All Iris had was her shitty job surveying a creepy building by herself. She wasn’t even that good at it, missing bays on the plans and getting sidetracked. Mr. Wheeler had only picked her for the field assignment because she was just dumb enough to do what she was told and not ask questions.

The thought made her sit up in bed. The old building was filled to the rafters with questions that begged to be asked. Beatrice Baker’s personnel file was full of weird notes. The bank shut down fourteen days after the city of Cleveland went bankrupt. People didn’t even get a chance to clean out their desks. Keys were lost. Safe deposit boxes were abandoned, and the building had been kept under lock and key for twenty years. Maybe there was a reason Mr. Wheeler had chosen the youngest staff member to survey the building by herself.

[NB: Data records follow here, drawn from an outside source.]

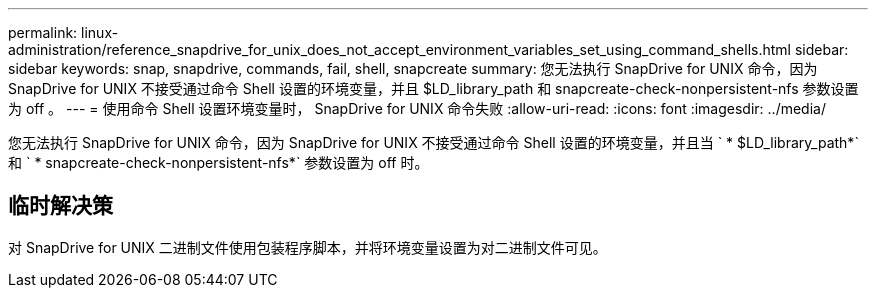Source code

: ---
permalink: linux-administration/reference_snapdrive_for_unix_does_not_accept_environment_variables_set_using_command_shells.html 
sidebar: sidebar 
keywords: snap, snapdrive, commands, fail, shell, snapcreate 
summary: 您无法执行 SnapDrive for UNIX 命令，因为 SnapDrive for UNIX 不接受通过命令 Shell 设置的环境变量，并且 $LD_library_path 和 snapcreate-check-nonpersistent-nfs 参数设置为 off 。 
---
= 使用命令 Shell 设置环境变量时， SnapDrive for UNIX 命令失败
:allow-uri-read: 
:icons: font
:imagesdir: ../media/


[role="lead"]
您无法执行 SnapDrive for UNIX 命令，因为 SnapDrive for UNIX 不接受通过命令 Shell 设置的环境变量，并且当 ` * $LD_library_path*` 和 ` * snapcreate-check-nonpersistent-nfs*` 参数设置为 off 时。



== 临时解决策

对 SnapDrive for UNIX 二进制文件使用包装程序脚本，并将环境变量设置为对二进制文件可见。

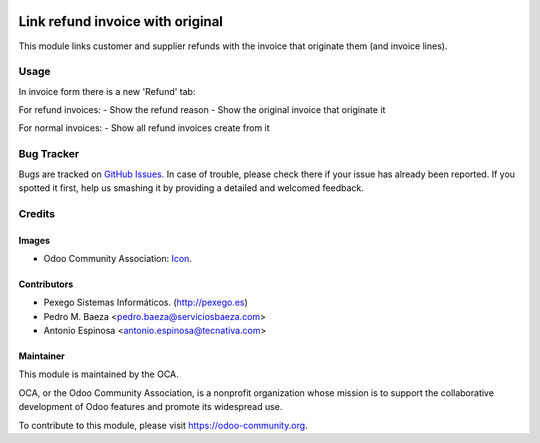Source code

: .. image:: https://img.shields.io/badge/licence-AGPL--3-blue.svg
   :target: http://www.gnu.org/licenses/agpl-3.0-standalone.html
   :alt: License: AGPL-3

=================================
Link refund invoice with original
=================================

This module links customer and supplier refunds with the invoice that originate
them (and invoice lines).

Usage
=====

In invoice form there is a new 'Refund' tab:

For refund invoices:
- Show the refund reason
- Show the original invoice that originate it

For normal invoices:
- Show all refund invoices create from it


.. image:: https://odoo-community.org/website/image/ir.attachment/5784_f2813bd/datas
   :alt: Try me on Runbot
   :target: https://runbot.odoo-community.org/runbot/189/9.0

Bug Tracker
===========

Bugs are tracked on `GitHub Issues
<https://github.com/OCA/l110n-spain/issues>`_. In case of trouble, please
check there if your issue has already been reported. If you spotted it first,
help us smashing it by providing a detailed and welcomed feedback.

Credits
=======

Images
------

* Odoo Community Association: `Icon <https://github.com/OCA/maintainer-tools/blob/master/template/module/static/description/icon.svg>`_.

Contributors
------------

* Pexego Sistemas Informáticos. (http://pexego.es)
* Pedro M. Baeza <pedro.baeza@serviciosbaeza.com>
* Antonio Espinosa <antonio.espinosa@tecnativa.com>

Maintainer
----------

.. image:: https://odoo-community.org/logo.png
   :alt: Odoo Community Association
   :target: https://odoo-community.org

This module is maintained by the OCA.

OCA, or the Odoo Community Association, is a nonprofit organization whose
mission is to support the collaborative development of Odoo features and
promote its widespread use.

To contribute to this module, please visit https://odoo-community.org.
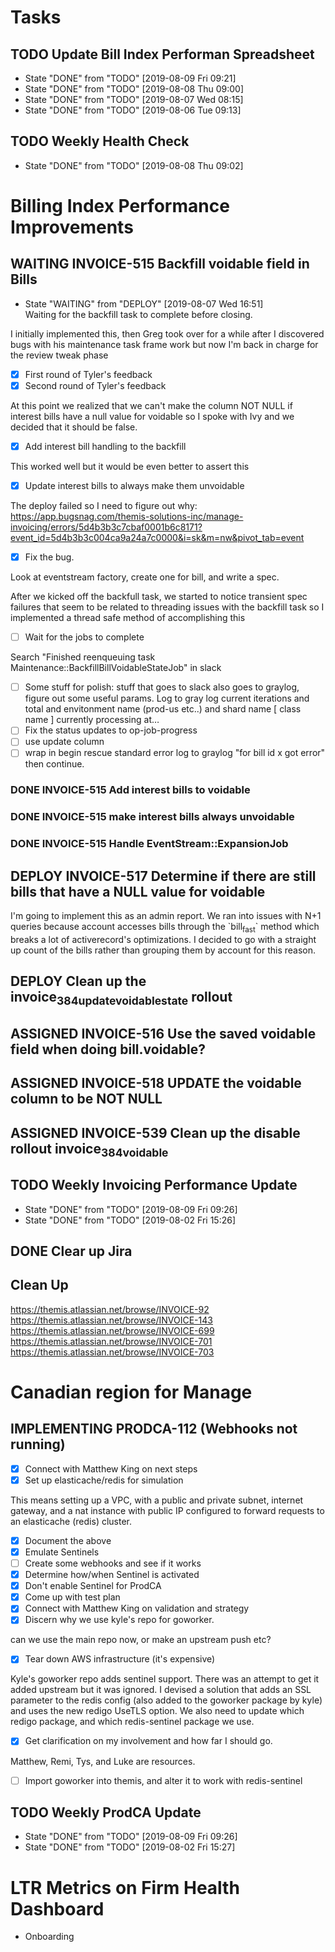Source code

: * Tasks

** TODO Update Bill Index Performan Spreadsheet
   SCHEDULED: <2019-08-10 Sat +1d>
   :PROPERTIES:
   :LAST_REPEAT: [2019-08-09 Fri 09:21]
    :END:
   - State "DONE"       from "TODO"       [2019-08-09 Fri 09:21]
   - State "DONE"       from "TODO"       [2019-08-08 Thu 09:00]
   - State "DONE"       from "TODO"       [2019-08-07 Wed 08:15]
   - State "DONE"       from "TODO"       [2019-08-06 Tue 09:13]
** TODO Weekly Health Check
    SCHEDULED: <2019-08-15 Thu +1w>
    :PROPERTIES:
    :LAST_REPEAT: [2019-08-08 Thu 09:02]
    :END:

    - State "DONE"       from "TODO"       [2019-08-08 Thu 09:02]
   

* Billing Index Performance Improvements
   :PROPERTIES:
   :issue:  https://github.com/clio/projects/issues/254
   :END:

** WAITING INVOICE-515 Backfill voidable field in Bills
   :PROPERTIES:
   :ticket:       https://themis.atlassian.net/browse/INVOICE-515
   :pull-request: https://github.com/clio/themis/pull/31996
   :END:
  
   - State "WAITING"    from "DEPLOY"     [2019-08-07 Wed 16:51] \\
     Waiting for the backfill task to complete before closing.
     
   I initially implemented this, then Greg took over for a while after
   I discovered bugs with his maintenance task frame work but now I'm
   back in charge for the review tweak phase

   - [X] First round of Tyler's feedback
   - [X] Second round of Tyler's feedback

   At this point we realized that we can't make the column NOT NULL if
   interest bills have a null value for voidable so I spoke with Ivy
   and we decided that it should be false.

   - [X] Add interest bill handling to the backfill
     
   This worked well but it would be even better to assert this

   - [X] Update interest bills to always make them unvoidable
     
   The deploy failed so I need to figure out why:
   https://app.bugsnag.com/themis-solutions-inc/manage-invoicing/errors/5d4b3b3c7cbaf0001b6c8171?event_id=5d4b3b3c004ca9a24a7c0000&i=sk&m=nw&pivot_tab=event
   
   - [X] Fix the bug.

   Look at eventstream factory, create one for bill, and write a spec.
   
   After we kicked off the backfull task, we started to notice
   transient spec failures that seem to be related to threading issues
   with the backfill task so I implemented a thread safe method of
   accomplishing this

   - [ ] Wait for the jobs to complete
 
   Search "Finished reenqueuing task Maintenance::BackfillBillVoidableStateJob" in slack
   
   - [ ] Some stuff for polish: stuff that goes to slack also goes to graylog, figure out some useful params.
         Log to gray log current iterations and total and envitonment name (prod-us etc..) and shard name
	 [ class name ] currently processing at...
   - [ ] Fix the status updates to op-job-progress
   - [ ] use update column
   - [ ] wrap in begin rescue standard error log to graylog "for bill id x got error" then continue.


*** DONE INVOICE-515 Add interest bills to voidable 
    :PROPERTIES:
    :ticket:       https://themis.atlassian.net/browse/INVOICE-515
    :pull-request: https://github.com/clio/themis/pull/32160
    :END:
   
*** DONE INVOICE-515 make interest bills always unvoidable
    :PROPERTIES:
    :ticket:       https://themis.atlassian.net/browse/INVOICE-515
    :pull-request: https://github.com/clio/themis/pull/32189
    :END:

*** DONE INVOICE-515 Handle EventStream::ExpansionJob
    :PROPERTIES:
    :ticket:       https://themis.atlassian.net/browse/INVOICE-515
    :pull-request: https://github.com/clio/themis/pull/32213
    :END:

    
** DEPLOY INVOICE-517 Determine if there are still bills that have a NULL value for voidable
   :PROPERTIES:
   :ticket:       https://themis.atlassian.net/browse/INVOICE-517
   :pull-request: https://github.com/clio/themis/pull/32309
   :END:
   
   I'm going to implement this as an admin report. We ran into issues
   with N+1 queries because account accesses bills through the
   `bill_fast` method which breaks a lot of activerecord's
   optimizations. I decided to go with a straight up count of the
   bills rather than grouping them by account for this reason.
   
** DEPLOY Clean up the invoice_384_update_voidable_state rollout
  :PROPERTIES:
  :ticket:       
  :pull-request: https://github.com/clio/themis/pull/32309
  :END:
   
** ASSIGNED INVOICE-516 Use the saved voidable field when doing bill.voidable?
   :PROPERTIES:
   :ticket:       https://themis.atlassian.net/browse/INVOICE-516
   :pull-request: 
   :END:
   
** ASSIGNED INVOICE-518 UPDATE the voidable column to be NOT NULL
   :PROPERTIES:
   :ticket:       https://themis.atlassian.net/browse/INVOICE-518
   :pull-request: 
   :END:
   
** ASSIGNED INVOICE-539 Clean up the disable rollout invoice_384_voidable
  :PROPERTIES:
  :ticket:       https://themis.atlassian.net/browse/INVOICE-539
  :pull-request: 
  :END:
** TODO Weekly Invoicing Performance Update
   SCHEDULED: <2019-08-16 Fri ++1w>
   :PROPERTIES:
   :LAST_REPEAT: [2019-08-09 Fri 09:26]
   :END:

    - State "DONE"       from "TODO"       [2019-08-09 Fri 09:26]
    - State "DONE"       from "TODO"       [2019-08-02 Fri 15:26]
      
      

** DONE Clear up Jira
   
** Clean Up
   https://themis.atlassian.net/browse/INVOICE-92
   https://themis.atlassian.net/browse/INVOICE-143
   https://themis.atlassian.net/browse/INVOICE-699
   https://themis.atlassian.net/browse/INVOICE-701
   https://themis.atlassian.net/browse/INVOICE-703
  

* Canadian region for Manage
  :PROPERTIES:
  :issue: https://github.com/clio/projects/issues/200
  :END:

** IMPLEMENTING PRODCA-112 (Webhooks not running)
   :PROPERTIES:
   :ticket:       https://themis.atlassian.net/browse/PRODCA-112
   :pull-request:
   :END:

   - [X] Connect with Matthew King on next steps
   - [X] Set up elasticache/redis for simulation


   This means setting up a VPC, with a public and private subnet,
   internet gateway, and a nat instance with public IP configured
   to forward requests to an elasticache
   (redis) cluster.

   - [X] Document the above
   - [X] Emulate Sentinels
   - [ ] Create some webhooks and see if it works
   - [X] Determine how/when Sentinel is activated
   - [X] Don't enable Sentinel for ProdCA
   - [X] Come up with test plan
   - [X] Connect with Matthew King on validation and strategy
   - [X] Discern why we use kyle's repo for goworker.
   
   can we use the main repo now, or make an upstream push etc?

   - [X] Tear down AWS infrastructure (it's expensive)
     
   Kyle's goworker repo adds sentinel support. There was an attempt to
   get it added upstream but it was ignored. I devised a solution that
   adds an SSL parameter to the redis config (also added to the
   goworker package by kyle) and uses the new redigo UseTLS option. We
   also need to update which redigo package, and which redis-sentinel
   package we use.

   - [X] Get clarification on my involvement and how far I should go.
    
   Matthew, Remi, Tys, and Luke are resources.

   - [ ] Import goworker into themis, and alter it to work with redis-sentinel
    
** TODO Weekly ProdCA Update
   SCHEDULED: <2019-08-16 Fri ++1w>
   :PROPERTIES:
   :LAST_REPEAT: [2019-08-09 Fri 09:26]
   :END:

   - State "DONE"       from "TODO"       [2019-08-09 Fri 09:26]
   - State "DONE"       from "TODO"       [2019-08-02 Fri 15:27]


* LTR Metrics on Firm Health Dashboard
  :PROPERTIES:
  :issue:  https://github.com/clio/projects/issues/348
  :END:

- Onboarding
    

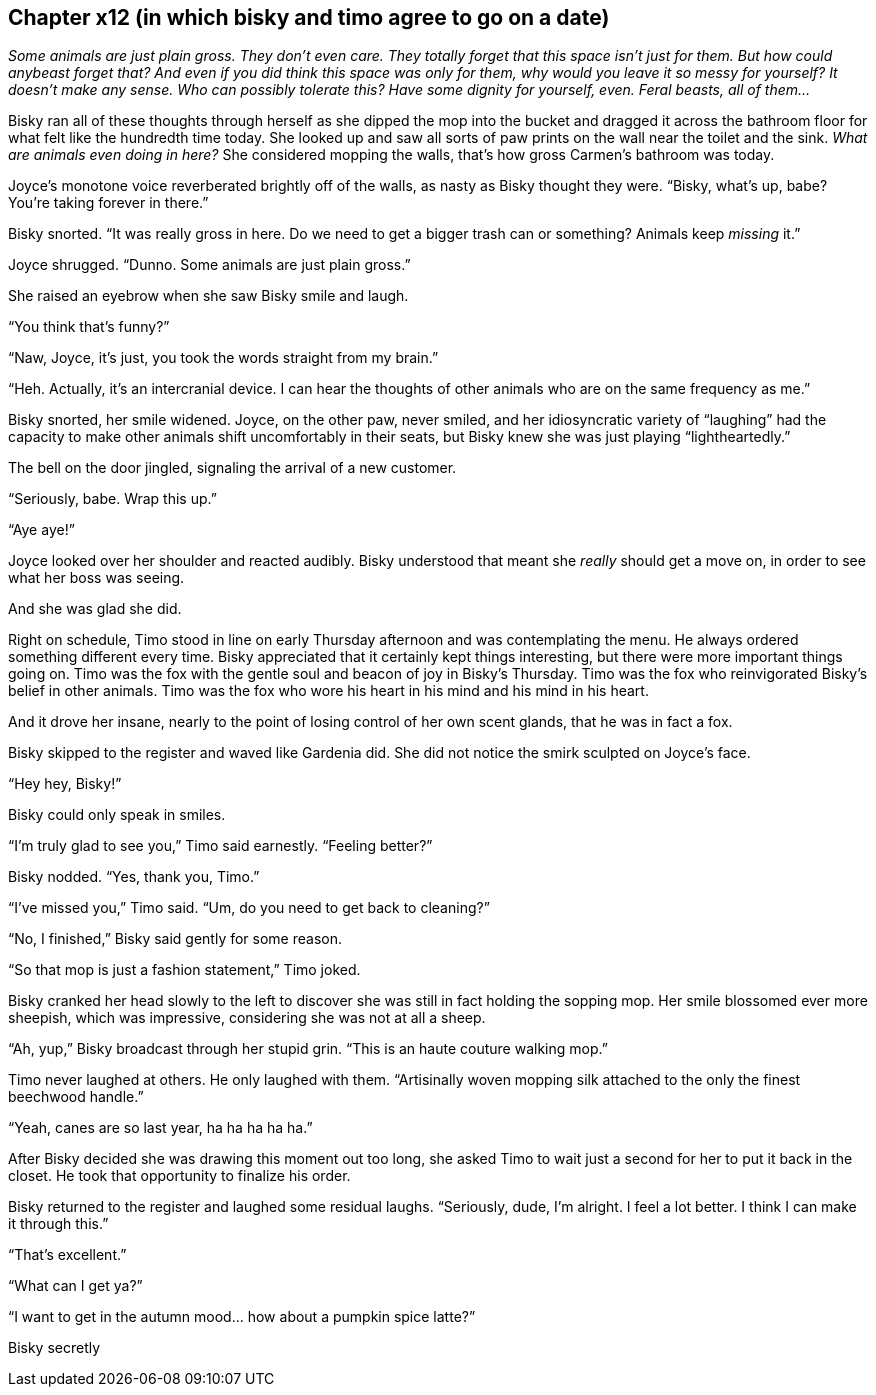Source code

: == Chapter x12 (in which bisky and timo agree to go on a date)

_Some animals are just plain gross. They don't even care. They totally
forget that this space isn't just for them. But how could anybeast forget
that? And even if you did think this space was only for them, why would you
leave it so messy for yourself? It doesn't make any sense. Who can possibly
tolerate this? Have some dignity for yourself, even. Feral beasts, all of
them..._

Bisky ran all of these thoughts through herself as she dipped the mop into
the bucket and dragged it across the bathroom floor for what felt like the
hundredth time today. She looked up and saw all sorts of paw prints on the
wall near the toilet and the sink. _What are animals even doing in here?_
She considered mopping the walls, that's how gross Carmen's bathroom was
today.

Joyce's monotone voice reverberated brightly off of the walls, as nasty as
Bisky thought they were. "`Bisky, what's up, babe? You're taking forever in
there.`"

Bisky snorted. "`It was really gross in here. Do we need to get a bigger
trash can or something? Animals keep _missing_ it.`"

Joyce shrugged. "`Dunno. Some animals are just plain gross.`"

She raised an eyebrow when she saw Bisky smile and laugh.

"`You think that's funny?`"

"`Naw, Joyce, it's just, you took the words straight from my brain.`"

"`Heh. Actually, it's an intercranial device. I can hear the thoughts of
other animals who are on the same frequency as me.`"

Bisky snorted, her smile widened. Joyce, on the other paw, never smiled, and
her idiosyncratic variety of "`laughing`" had the capacity to make other
animals shift uncomfortably in their seats, but Bisky knew she was just
playing "`lightheartedly.`"

The bell on the door jingled, signaling the arrival of a new customer.

"`Seriously, babe. Wrap this up.`"

"`Aye aye!`"

Joyce looked over her shoulder and reacted audibly. Bisky understood that
meant she _really_ should get a move on, in order to see what her boss was
seeing.

And she was glad she did.

Right on schedule, Timo stood in line on early Thursday afternoon and was
contemplating the menu. He always ordered something different every time.
Bisky appreciated that it certainly kept things interesting, but there were
more important things going on. Timo was the fox with the gentle soul and
beacon of joy in Bisky's Thursday. Timo was the fox who reinvigorated
Bisky's belief in other animals. Timo was the fox who wore his heart in his
mind and his mind in his heart.

And it drove her insane, nearly to the point of losing control of her own
scent glands, that he was in fact a fox.

Bisky skipped to the register and waved like Gardenia did. She did not
notice the smirk sculpted on Joyce's face.

"`Hey hey, Bisky!`"

Bisky could only speak in smiles.

"`I'm truly glad to see you,`" Timo said earnestly. "`Feeling better?`"

Bisky nodded. "`Yes, thank you, Timo.`"

"`I've missed you,`" Timo said. "`Um, do you need to get back to cleaning?`"

"`No, I finished,`" Bisky said gently for some reason.

"`So that mop is just a fashion statement,`" Timo joked.

Bisky cranked her head slowly to the left to discover she was still in fact
holding the sopping mop. Her smile blossomed ever more sheepish, which was
impressive, considering she was not at all a sheep.

"`Ah, yup,`" Bisky broadcast through her stupid grin. "`This is an haute
couture walking mop.`"

Timo never laughed at others. He only laughed with them. "`Artisinally woven
mopping silk attached to the only the finest beechwood handle.`"

"`Yeah, canes are so last year, ha ha ha ha ha.`"

After Bisky decided she was drawing this moment out too long, she asked Timo
to wait just a second for her to put it back in the closet. He took that
opportunity to finalize his order.

Bisky returned to the register and laughed some residual laughs.
"`Seriously, dude, I'm alright. I feel a lot better. I think I can make it
through this.`"

"`That's excellent.`"

"`What can I get ya?`"

"`I want to get in the autumn mood... how about a pumpkin spice latte?`"  

Bisky secretly 
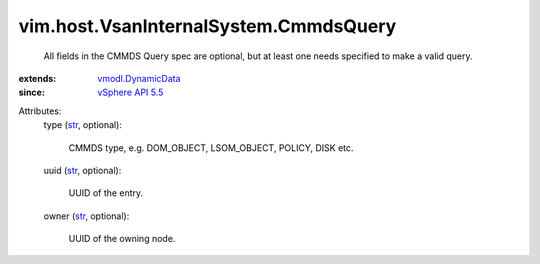 .. _str: https://docs.python.org/2/library/stdtypes.html

.. _vSphere API 5.5: ../../../vim/version.rst#vimversionversion9

.. _vmodl.DynamicData: ../../../vmodl/DynamicData.rst


vim.host.VsanInternalSystem.CmmdsQuery
======================================
  All fields in the CMMDS Query spec are optional, but at least one needs specified to make a valid query.
:extends: vmodl.DynamicData_
:since: `vSphere API 5.5`_

Attributes:
    type (`str`_, optional):

       CMMDS type, e.g. DOM_OBJECT, LSOM_OBJECT, POLICY, DISK etc.
    uuid (`str`_, optional):

       UUID of the entry.
    owner (`str`_, optional):

       UUID of the owning node.

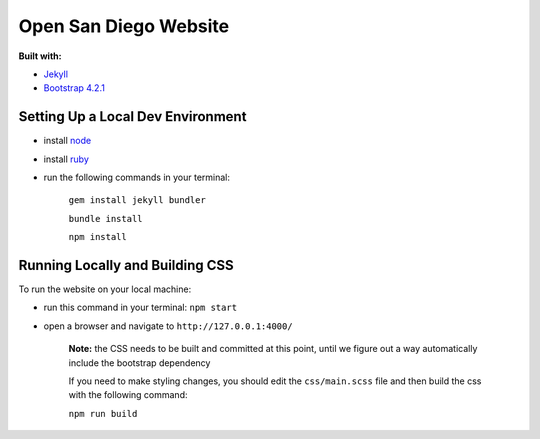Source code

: Open San Diego Website
======================

**Built with:**

* `Jekyll <https://jekyllrb.com/>`_
* `Bootstrap 4.2.1 <https://getbootstrap.com/docs/4.2/getting-started/introduction/>`_

Setting Up a Local Dev Environment
----------------------------------

* install `node <https://nodejs.org/en/download/>`_
* install `ruby <https://www.ruby-lang.org/en/downloads/>`_
* run the following commands in your terminal:

   ``gem install jekyll bundler``

   ``bundle install``

   ``npm install``

Running Locally and Building CSS
----------------------------

To run the website on your local machine:

* run this command in your terminal: ``npm start``
* open a browser and navigate to ``http://127.0.0.1:4000/``

   **Note:**
   the CSS needs to be built and committed at this point, until we figure out a way automatically include the bootstrap dependency

   If you need to make styling changes, you should edit the ``css/main.scss`` file and then build the css with the following command:

   ``npm run build``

He didn’t want anyone asking questions.

She shook her head, and the room sloshed back and forth from all the beer and vodka she’d drunk. It was a ridiculous notion. Mr. Wheeler was just trying to save a buck by sending her into the building alone. Still, the flashlight up on the fifteenth floor wandered back into her spinning head. Someone had been up there looking for something.

The clock read 11:30 p.m. It was too late to call Suzanne back.

CHAPTER 27

 

Sunday morning Iris woke up on the couch with a vodka headache.

“Ouch!” she groaned. Her hands wrapped around her skull in a futile effort to keep the invisible hammer from pounding it to bits. She lay there until the second wave of nausea passed.